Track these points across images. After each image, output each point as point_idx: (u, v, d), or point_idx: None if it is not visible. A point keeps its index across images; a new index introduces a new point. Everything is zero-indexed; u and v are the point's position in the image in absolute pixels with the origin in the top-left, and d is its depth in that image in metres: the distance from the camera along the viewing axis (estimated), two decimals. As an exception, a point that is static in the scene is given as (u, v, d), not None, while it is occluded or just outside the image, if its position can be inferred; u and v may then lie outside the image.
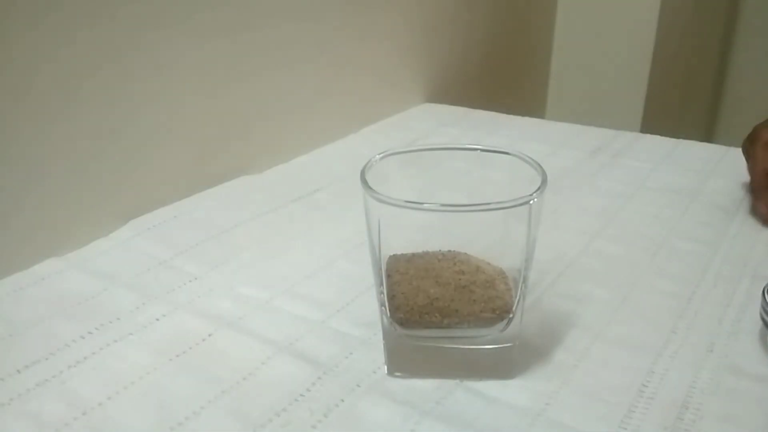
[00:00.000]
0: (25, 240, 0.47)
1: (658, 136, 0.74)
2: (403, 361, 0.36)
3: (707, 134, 1.52)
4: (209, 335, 0.40)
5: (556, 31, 1.21)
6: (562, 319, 0.42)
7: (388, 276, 0.35)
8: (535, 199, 0.32)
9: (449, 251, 0.36)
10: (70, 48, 0.48)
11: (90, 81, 0.49)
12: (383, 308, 0.35)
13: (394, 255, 0.35)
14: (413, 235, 0.35)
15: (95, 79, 0.50)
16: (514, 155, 0.36)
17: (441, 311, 0.34)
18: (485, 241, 0.35)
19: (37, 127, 0.47)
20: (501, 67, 1.08)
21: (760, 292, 0.40)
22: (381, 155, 0.36)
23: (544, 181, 0.33)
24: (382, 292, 0.35)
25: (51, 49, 0.46)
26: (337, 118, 0.74)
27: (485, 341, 0.35)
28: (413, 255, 0.36)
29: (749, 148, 0.56)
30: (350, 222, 0.53)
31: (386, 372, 0.37)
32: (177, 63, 0.56)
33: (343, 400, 0.35)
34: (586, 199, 0.59)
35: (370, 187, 0.32)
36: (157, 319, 0.42)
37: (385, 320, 0.36)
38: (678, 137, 0.73)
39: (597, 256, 0.49)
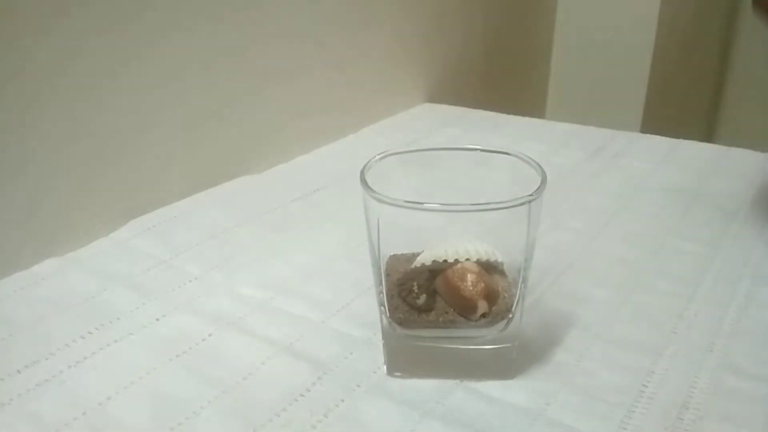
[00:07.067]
0: (25, 240, 0.47)
1: (658, 136, 0.74)
2: (402, 361, 0.36)
3: (707, 134, 1.52)
4: (209, 335, 0.40)
5: (556, 31, 1.21)
6: (562, 319, 0.42)
7: (388, 276, 0.35)
8: (535, 199, 0.32)
9: (449, 251, 0.36)
10: (68, 47, 0.48)
11: (89, 81, 0.49)
12: (382, 308, 0.35)
13: (394, 255, 0.36)
14: (413, 235, 0.35)
15: (94, 79, 0.50)
16: (514, 155, 0.36)
17: (440, 311, 0.34)
18: (485, 241, 0.35)
19: (36, 128, 0.47)
20: (501, 67, 1.08)
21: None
22: (381, 155, 0.36)
23: (544, 181, 0.33)
24: (381, 292, 0.35)
25: (50, 48, 0.46)
26: (337, 117, 0.74)
27: (485, 341, 0.35)
28: (413, 255, 0.36)
29: None
30: (350, 222, 0.53)
31: (386, 372, 0.37)
32: (177, 64, 0.56)
33: (343, 400, 0.35)
34: (586, 199, 0.59)
35: (369, 187, 0.32)
36: (157, 319, 0.42)
37: (385, 320, 0.36)
38: (678, 137, 0.73)
39: (597, 256, 0.49)
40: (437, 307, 0.34)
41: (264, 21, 0.63)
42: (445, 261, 0.34)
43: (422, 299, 0.34)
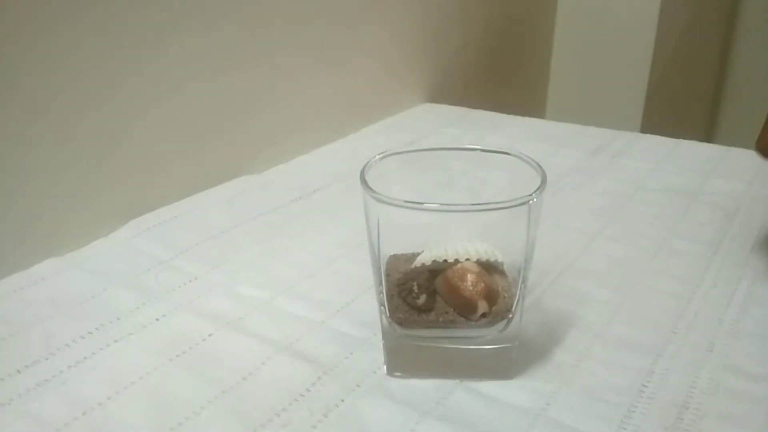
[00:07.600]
0: (25, 240, 0.47)
1: (658, 136, 0.74)
2: (402, 361, 0.36)
3: (707, 134, 1.52)
4: (209, 335, 0.40)
5: (556, 31, 1.21)
6: (562, 319, 0.42)
7: (388, 276, 0.35)
8: (535, 199, 0.32)
9: (449, 251, 0.36)
10: (68, 46, 0.48)
11: (89, 81, 0.49)
12: (382, 308, 0.35)
13: (394, 255, 0.36)
14: (413, 235, 0.35)
15: (94, 79, 0.50)
16: (514, 155, 0.36)
17: (440, 311, 0.34)
18: (485, 241, 0.35)
19: (36, 128, 0.47)
20: (501, 67, 1.08)
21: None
22: (381, 155, 0.36)
23: (544, 181, 0.33)
24: (381, 292, 0.35)
25: (49, 47, 0.46)
26: (337, 117, 0.74)
27: (485, 341, 0.35)
28: (413, 255, 0.36)
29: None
30: (350, 222, 0.53)
31: (386, 372, 0.37)
32: (177, 64, 0.56)
33: (343, 400, 0.35)
34: (586, 199, 0.59)
35: (369, 187, 0.32)
36: (157, 319, 0.42)
37: (385, 320, 0.36)
38: (678, 137, 0.73)
39: (597, 256, 0.49)
40: (437, 307, 0.34)
41: (264, 21, 0.63)
42: (445, 261, 0.34)
43: (422, 299, 0.34)
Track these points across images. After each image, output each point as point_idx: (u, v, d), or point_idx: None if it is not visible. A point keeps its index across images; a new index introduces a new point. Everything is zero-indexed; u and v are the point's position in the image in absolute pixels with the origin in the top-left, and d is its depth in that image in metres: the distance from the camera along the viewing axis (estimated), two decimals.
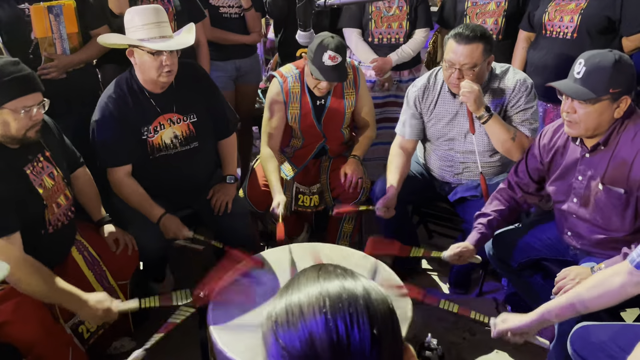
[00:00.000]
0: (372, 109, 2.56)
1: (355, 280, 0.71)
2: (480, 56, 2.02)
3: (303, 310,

● **DIRECTIONS FOR THIS TASK**
Copy the entire listing exactly but skip the pictures.

● **OUTPUT OF THE EXERCISE**
Track these points across images. After each image, output each point as point_idx: (u, v, d), or point_idx: None if it is not visible. A point keeps its index across images; a new index introduces a new point. Everything is zero-indexed; u and v are the point's position in the image in absolute pixels with the origin in the top-left, and d is its depth in that image in metres: the distance from the camera along the viewing axis (estimated), two decimals. As an exception, a point that is static in the scene is given as (u, v, d), not None, while it is occluded or just outside the image, if its position can be inferred; u and v may then lie outside the image.
[00:00.000]
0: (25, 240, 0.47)
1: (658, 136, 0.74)
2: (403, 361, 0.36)
3: (707, 134, 1.52)
4: (209, 335, 0.40)
5: (556, 31, 1.21)
6: (562, 319, 0.42)
7: (388, 276, 0.35)
8: (535, 199, 0.32)
9: (449, 251, 0.36)
10: (70, 48, 0.48)
11: (90, 81, 0.49)
12: (383, 308, 0.35)
13: (394, 255, 0.35)
14: (413, 235, 0.35)
15: (95, 79, 0.50)
16: (514, 155, 0.36)
17: (441, 311, 0.34)
18: (485, 241, 0.35)
19: (37, 127, 0.47)
20: (501, 67, 1.08)
21: (760, 292, 0.40)
22: (381, 155, 0.36)
23: (544, 181, 0.33)
24: (382, 292, 0.35)
25: (51, 49, 0.46)
26: (337, 118, 0.74)
27: (485, 341, 0.35)
28: (413, 255, 0.36)
29: (749, 148, 0.56)
30: (350, 222, 0.53)
31: (386, 372, 0.37)
32: (177, 63, 0.56)
33: (343, 400, 0.35)
34: (586, 199, 0.59)
35: (370, 187, 0.32)
36: (157, 319, 0.42)
37: (385, 320, 0.36)
38: (678, 137, 0.73)
39: (597, 256, 0.49)
[00:07.067]
0: (25, 240, 0.47)
1: (658, 136, 0.74)
2: (402, 361, 0.36)
3: (707, 134, 1.52)
4: (209, 335, 0.40)
5: (556, 31, 1.21)
6: (562, 319, 0.42)
7: (388, 276, 0.35)
8: (535, 199, 0.32)
9: (449, 251, 0.36)
10: (68, 47, 0.48)
11: (89, 81, 0.49)
12: (382, 308, 0.35)
13: (394, 255, 0.36)
14: (413, 235, 0.35)
15: (94, 79, 0.50)
16: (514, 155, 0.36)
17: (440, 311, 0.34)
18: (485, 241, 0.35)
19: (36, 128, 0.47)
20: (501, 67, 1.08)
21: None
22: (381, 155, 0.36)
23: (544, 181, 0.33)
24: (381, 292, 0.35)
25: (50, 48, 0.46)
26: (337, 117, 0.74)
27: (485, 341, 0.35)
28: (413, 255, 0.36)
29: None
30: (350, 222, 0.53)
31: (386, 372, 0.37)
32: (177, 64, 0.56)
33: (343, 400, 0.35)
34: (586, 199, 0.59)
35: (369, 187, 0.32)
36: (157, 319, 0.42)
37: (385, 320, 0.36)
38: (678, 137, 0.73)
39: (597, 256, 0.49)
40: (437, 307, 0.34)
41: (264, 21, 0.63)
42: (445, 261, 0.34)
43: (422, 299, 0.34)
[00:07.600]
0: (25, 240, 0.47)
1: (658, 136, 0.74)
2: (402, 361, 0.36)
3: (707, 134, 1.52)
4: (209, 335, 0.40)
5: (556, 31, 1.21)
6: (562, 319, 0.42)
7: (388, 276, 0.35)
8: (535, 199, 0.32)
9: (449, 251, 0.36)
10: (68, 46, 0.48)
11: (89, 81, 0.49)
12: (382, 308, 0.35)
13: (394, 255, 0.36)
14: (413, 235, 0.35)
15: (94, 79, 0.50)
16: (514, 155, 0.36)
17: (440, 311, 0.34)
18: (485, 241, 0.35)
19: (36, 128, 0.47)
20: (501, 67, 1.08)
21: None
22: (381, 155, 0.36)
23: (544, 181, 0.33)
24: (381, 292, 0.35)
25: (49, 47, 0.46)
26: (337, 117, 0.74)
27: (485, 341, 0.35)
28: (413, 255, 0.36)
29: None
30: (350, 222, 0.53)
31: (386, 372, 0.37)
32: (177, 64, 0.56)
33: (343, 400, 0.35)
34: (586, 199, 0.59)
35: (369, 187, 0.32)
36: (157, 319, 0.42)
37: (385, 320, 0.36)
38: (678, 137, 0.73)
39: (597, 256, 0.49)
40: (437, 307, 0.34)
41: (264, 21, 0.63)
42: (445, 261, 0.34)
43: (422, 299, 0.34)
Track these points across images. After each image, output each point as point_idx: (u, v, d), or point_idx: None if it is not visible. A point keeps its index across images; a new index introduces a new point. Everything is zero-indexed; u and v are the point's position in the image in absolute pixels with the origin in the top-left, and d is its depth in that image in metres: the distance from the camera along the viewing axis (estimated), two decimals.
[00:00.000]
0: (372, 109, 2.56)
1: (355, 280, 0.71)
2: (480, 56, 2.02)
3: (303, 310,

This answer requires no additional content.